The fondly regarded Tootsie has struggling, temperamental actor Michael Dorsey (Dustin Hoffman) put an end to a run of failed auditions by dragging up as no-nonsense, Marge Simpson-voiced Southern belle Dorothy Michaels, and thereby winning a role in a prime-time hospital drama. The Dave Grusin score accompanying this triumph of the willy can safely be filed away under the heading "Eighties aspirational", and Sydney Pollack's direction, reliant as it is on montages to nudge events along, proves functional at best. The real strength of the film - and the reason it has endured into today's television schedules - is Larry Gelbart's script, a relic from a time when one of the fundamentals of American screen comedy was a sense of craft. Yes, Hoffman in a dress is quite amusing (for a bit), but his gender-bending, in Gelbart's hands, is a pretext for something more than just pratfalls and slapstick, as wasn't the case with Big Momma's House, Norbit, White Chicks, Sorority Boys, or any of the other crossdressing comedies that emerged in Tootsie's wake.
Nor is the film solely reliant on Hoffman: a superlative supporting cast includes Jessica Lange, natural and touching as the co-star Dorsey falls for, a typically droll Bill Murray as Dorsey's flatmate, and the sexy-funny Teri Garr as his hypochondriac lover.
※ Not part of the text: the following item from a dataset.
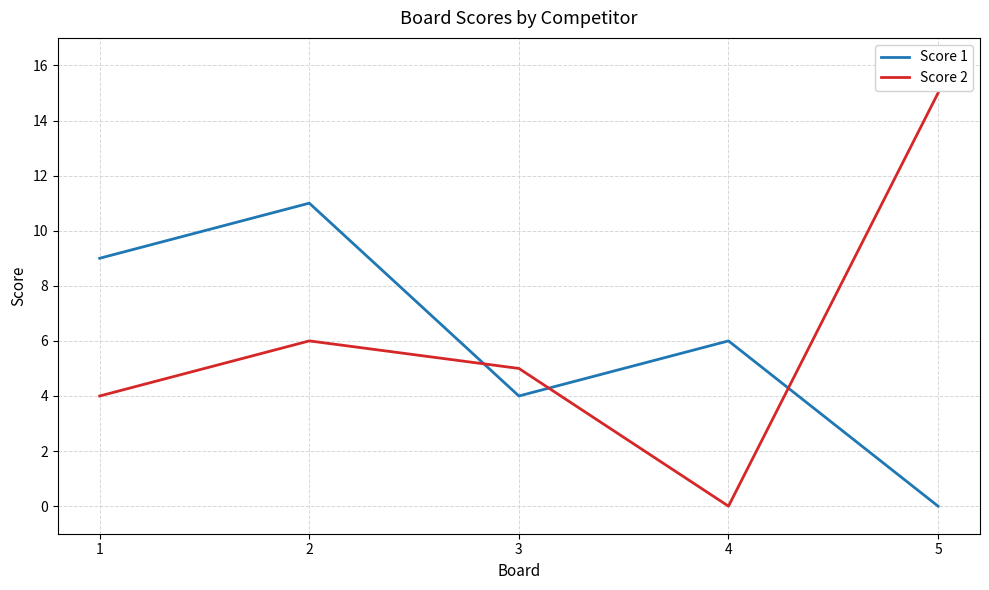

List the labels in order of Score 2 value, largest first.

5, 2, 3, 1, 4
Its sexual politics remain an area for debate, and may still be a holdover from the (predominantly male) TV writers' rooms of the Seventies: though they yield a cherishably unexpected love triangle (Hoffman, Lange and Charles Durning as the latter's father, who starts crushing on Dorsey-as-Dorothy), the soap, its actresses, and the viewing public here find themselves liberated by a bloke (albeit a bloke in a dress), which seems a funny rewrite of feminism. Unemployed and under-employed actors among us can, however, safely be referred to the opening twenty minutes, still one of cinema's sparkiest evocations of what it is to try and be somebody else for a living.
Tootsie is available on DVD through Sony Pictures Home Entertainment, and on Blu-Ray through Criterion.